Sun., May 30, 2004
Avril Lavigne knows her image: a moody, teen rock star with an acidic tongue, steely stare and tough-girl attitude.
“I have been labeled like I’m this angry girl — I’m like, this rebel, I’m like, punk, and I am so not any of them,” says the petite, Canadian-born singer. “It’s so funny, and I’m actually really shy.”
That’s just one misconception Lavigne hopes to dispel with her new album, “Under This Skin,” the follow-up to her monstrously successful debut, 2002’s “Let Go.”
Though she’s only 19, Lavigne has had a profound effect on the pop world in her short career.
In 2002, most teen female singing stars were little more than sexy nymphets singing prepackaged pop that was neither distinctive nor original. Along came Lavigne, a brash teen who didn’t dye her hair blond, wear tight outfits or bounce to a bubble-gum beat. She played instruments (piano and guitar) and actually was credited with co-writing her own songs.
Girls looking for an alternative to Britney Spears or Christina Aguilera flocked to Lavigne. Her album sold more than five million copies and received a slew of Grammy nominations thanks to hits like “Sk8er Boi,” “I’m With You” and “Complicated.”
Though she’s not fond of the term, Lavigne became the anti-Britney — and flourished because of it.
“I get fan letters like all the time … and pretty much every letter just talks about, ‘Thank you for not being Britney Spears. I love how you’re yourself and you stand up and you’re strong,’ ” she says in a little girl’s voice. “I came out and I was myself, dressing, like, my own way.”
On her biggest hits, she was paired with the then-unknown production trio known as The Matrix, who were also listed as co-writers. But after The Matrix started becoming ubiquitous as pop writers and producers — working with everyone from Liz Phair to even Spears and Hilary Duff — some people started wondering how much Lavigne had actually contributed to her hits.
The issue still gets her steamed.
“I’ve been writing since I was a little girl. I’ve been playing guitar since I was a little girl. I’ve been writing full-on songs since I was 14; like, full-structured songs,” she says defiantly. “I am a writer, and I won’t accept people trying to take that away from me, and anyone who does is ignorant and doesn’t know what they’re talking about — and don’t you dare!”
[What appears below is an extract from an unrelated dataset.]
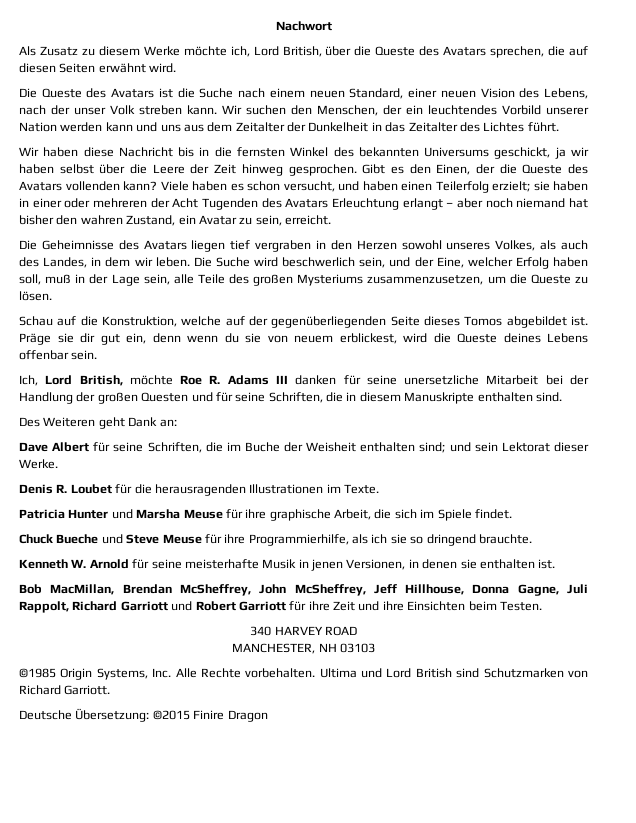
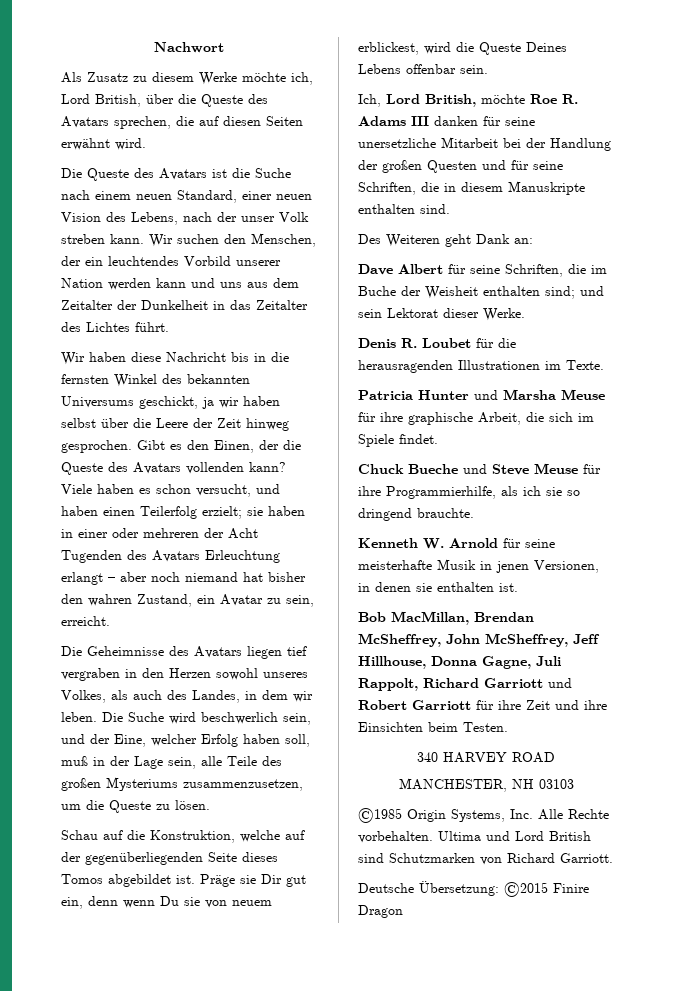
[80,333,95,343] dir -> [261,874,282,884] Dir
[224,333,239,343] du -> [160,896,179,906] Du
[503,333,541,343] deines -> [526,42,567,52] Deines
Not surprisingly, The Matrix is absent from “Under My Skin.” Lavigne instead co-wrote most of the songs with fellow Canadian singer Chantal Kreviazuk, whom she calls her new best friend. She also worked with Ben Moody, formerly of the Grammy-winning duo Evanescence.
Kreviazuk says Lavigne was in complete control of the album and its artistic flow.
“She’s just so motivated, so driven, when she sat down to write a song, she was just a pistol,” Kreviazuk says. “I think that it’s quite hilarious that people are saying the opposite, because she’s so much a part of the songwriting process.”
Though the record definitely has elements of her previous hits — great pop melodies with a rock feel — it also delves into more adult topics, like broken relationships, the loss of a loved one and complex emotions.
The subject matter may be a bit more adult, but Lavigne hasn’t outgrown her fan base. There are no explicit sex songs, and while she admits she’s gotten more “girly” — wearing tank tops instead of bulky clothes more often — she’s not ready for a Maxim spread just yet, unlike a lot of her peers.
“I definitely couldn’t do it now,” she says, squirming at the very thought.
Lavigne acknowledges pressure to repeat the massive success of her debut, and even admits it may not happen.
“You can go as quickly as you came,” she says. “I’m always going to be doing music no matter how big I am, so I’d be satisfied, but you don’t know what’s going to happen.”
Kreviazuk says Lavigne has learned to shrug off the barbs she’s received, let down her guard and let people see there’s something more to her than an angry stare.
“I think one of the things she may have learned is that you can be cool and you can be happy,” Kreviazuk says. “She has so much to celebrate, and she’s aware she’s got so much to celebrate. She doesn’t need to be tough about it.”